==== EXCERTO SELECIONADO ====

Vi o jogo - ou o embuste - num bar na Alemanha. Eu tinha escolhido o meu lado. Ou melhor, o lado a que me opunha, com o seu vilão de pantomina. Deveria ter sido o meu primeiro sinal de alarme. No final do jogo escolheu-se o sósia de Sideshow Bob como o principal responsável, mas nos primeiros 20 minutos de jogo o lado esquerdo da defesa aparentava ser território de outro personagem de cartoons: Will E. Coyote. E os atacantes, fossem eles quem fossem, eram o nosso Roadrunner preferido, aprintando com gusto em direcção ao infinito, com todo o espaço do deserto à sua disposição. Avançando, rindo e tendo tempo para despachar uns bip-bip irónicos. Ou seriam, se não falássemos de gente profissional, que não queria humilhar tanto.

 

A minha escolha do bar foi simples: tinha wlan grátis e eu precisava dela para fazer uma chamada por skype. Comecei-a por volta dos 5 minutos de jogo e foi interropida aos 11 pelos primeiros festejos. No pasa nada, é só barulho, continuemos, mesmo que com um olho na chamada e outro no ecrã gigante. Aos 23 minutos nova interrupção e aos 24 outra. Decidi parar a chamada porque havia algo de estranho a suceder. Aos 26 minutos volta ao mesmo. Ou seria de facto o mesmo? Era igual ao anterior. Repetição? Não pode ser, a informação não deixa dúvidas. Mais uns minutos e os festejos acontecem pela quinta vez. Mas não são verdadeiramente festejos porque os alemães ainda não tinham parado os anteriores e, como nos filmes em que os gags se sucedem, a certa altura pouco mais que um sorriso há, devido à exaustão.

 

A meio havia uma certa sensação de estranheza. Havia quem quisesse ir para casa. Não havia forma de dar a volta e certamente que o resto nunca corresponderia às expectativas do que se tinha visto. Outros apostavam num colapso ainda mais prolongado e falta de piedade: a coisa iria para dois dígitos. O Facebook e o Twitter estavam cheios de piadas. Algumas eram obviamente recicladas, outras eram simplesmente óbvias ("muda aos cinco e acaba aos dez"...). Claro que ninguém arredou pé. Havia uma necessidade de confirmação colectiva do milagre. Era como um milagre do sol testemunhado por muitos mas ao contrário. Aqui tinha mesmo sucedido mas ninguém parecia acreditar nele.

==== INFORMAÇÃO FORNECIDA ====

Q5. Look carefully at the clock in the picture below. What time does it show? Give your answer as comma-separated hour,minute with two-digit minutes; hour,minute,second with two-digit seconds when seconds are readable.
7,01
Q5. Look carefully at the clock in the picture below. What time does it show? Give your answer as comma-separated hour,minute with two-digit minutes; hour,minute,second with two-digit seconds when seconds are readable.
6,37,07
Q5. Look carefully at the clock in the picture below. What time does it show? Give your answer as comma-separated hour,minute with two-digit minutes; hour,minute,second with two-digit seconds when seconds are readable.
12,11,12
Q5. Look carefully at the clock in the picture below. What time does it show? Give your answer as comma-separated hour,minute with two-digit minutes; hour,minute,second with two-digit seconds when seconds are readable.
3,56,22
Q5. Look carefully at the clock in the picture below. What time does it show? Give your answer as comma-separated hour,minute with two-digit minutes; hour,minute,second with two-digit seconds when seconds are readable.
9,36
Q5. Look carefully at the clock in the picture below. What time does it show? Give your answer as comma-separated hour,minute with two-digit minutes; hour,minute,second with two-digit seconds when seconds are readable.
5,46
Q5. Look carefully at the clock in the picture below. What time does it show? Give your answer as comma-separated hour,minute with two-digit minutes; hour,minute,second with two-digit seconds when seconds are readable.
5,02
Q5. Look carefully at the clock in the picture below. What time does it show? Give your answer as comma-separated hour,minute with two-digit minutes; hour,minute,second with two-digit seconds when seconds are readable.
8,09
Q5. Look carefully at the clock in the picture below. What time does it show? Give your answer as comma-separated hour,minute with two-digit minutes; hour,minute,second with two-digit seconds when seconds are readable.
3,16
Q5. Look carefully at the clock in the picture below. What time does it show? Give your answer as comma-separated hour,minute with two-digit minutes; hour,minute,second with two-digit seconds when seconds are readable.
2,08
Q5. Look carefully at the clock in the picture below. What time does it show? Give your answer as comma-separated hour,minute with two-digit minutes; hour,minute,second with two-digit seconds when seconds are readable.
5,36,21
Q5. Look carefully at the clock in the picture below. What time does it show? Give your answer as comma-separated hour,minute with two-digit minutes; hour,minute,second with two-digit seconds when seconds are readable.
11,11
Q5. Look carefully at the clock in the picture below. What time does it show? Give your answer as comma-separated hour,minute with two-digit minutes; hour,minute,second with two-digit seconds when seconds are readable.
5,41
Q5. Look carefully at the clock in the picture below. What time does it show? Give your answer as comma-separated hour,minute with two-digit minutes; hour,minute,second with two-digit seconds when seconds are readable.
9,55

====

TAREFAS E EXERCÍCIOS:
**1)** Transcreva, sem alterar nada, o trecho do relato do jogo visto no bar que vai de "A minha escolha" a "devido à exaustão.".
**2)** Prossiga o relato do jogo visto no bar a partir da última frase apresentada.

RESULTADOS POR TAREFA:
**1)**
A minha escolha do bar foi simples: tinha wlan grátis e eu precisava dela para fazer uma chamada por skype. Comecei-a por volta dos 5 minutos de jogo e foi interropida aos 11 pelos primeiros festejos. No pasa nada, é só barulho, continuemos, mesmo que com um olho na chamada e outro no ecrã gigante. Aos 23 minutos nova interrupção e aos 24 outra. Decidi parar a chamada porque havia algo de estranho a suceder. Aos 26 minutos volta ao mesmo. Ou seria de facto o mesmo? Era igual ao anterior. Repetição? Não pode ser, a informação não deixa dúvidas. Mais uns minutos e os festejos acontecem pela quinta vez. Mas não são verdadeiramente festejos porque os alemães ainda não tinham parado os anteriores e, como nos filmes em que os gags se sucedem, a certa altura pouco mais que um sorriso há, devido à exaustão.

**2)**
A segunda parte começou com uma tentativa de mudar as coisas. Não sei, ninguém sabia, se eles acreditavam na reviravolta ou queriam somente salvar o orgulho (creio que eles próprios o saberiam, seria apenas instinto). Insistia-se no flanco esquerdo que tinha sido a razão da destruição na primeira parte e desta vez as cavalgadas suicidas eram melhor ancoradas. Ia resultando, mas era também um pouco fogo de vista. Os alemães estavam tranquilos (talvez de mais) e o triplo jogador mais recuado chegava para as falhas de concentração.

 

No bar crescia a frustração e a irritação. Queriam mais. Via-se que apesar de estar melhor, se estava a um erro de novo desmoronar. Havia uma certa passividade no ataque. Já se estavam a poupar para a final, indicavam alguns, mas sempre sem esconder uma irritação. Todos queriam o título, mas aquele era o momento de fazer algo mais, de deixar uma marca que fugisse ao estereótipo da eficácia dos títulos anteriores, que acabara ofuscada pelo brilhantismo de duas gerações e pelo péssimo mês de Junho de 1990.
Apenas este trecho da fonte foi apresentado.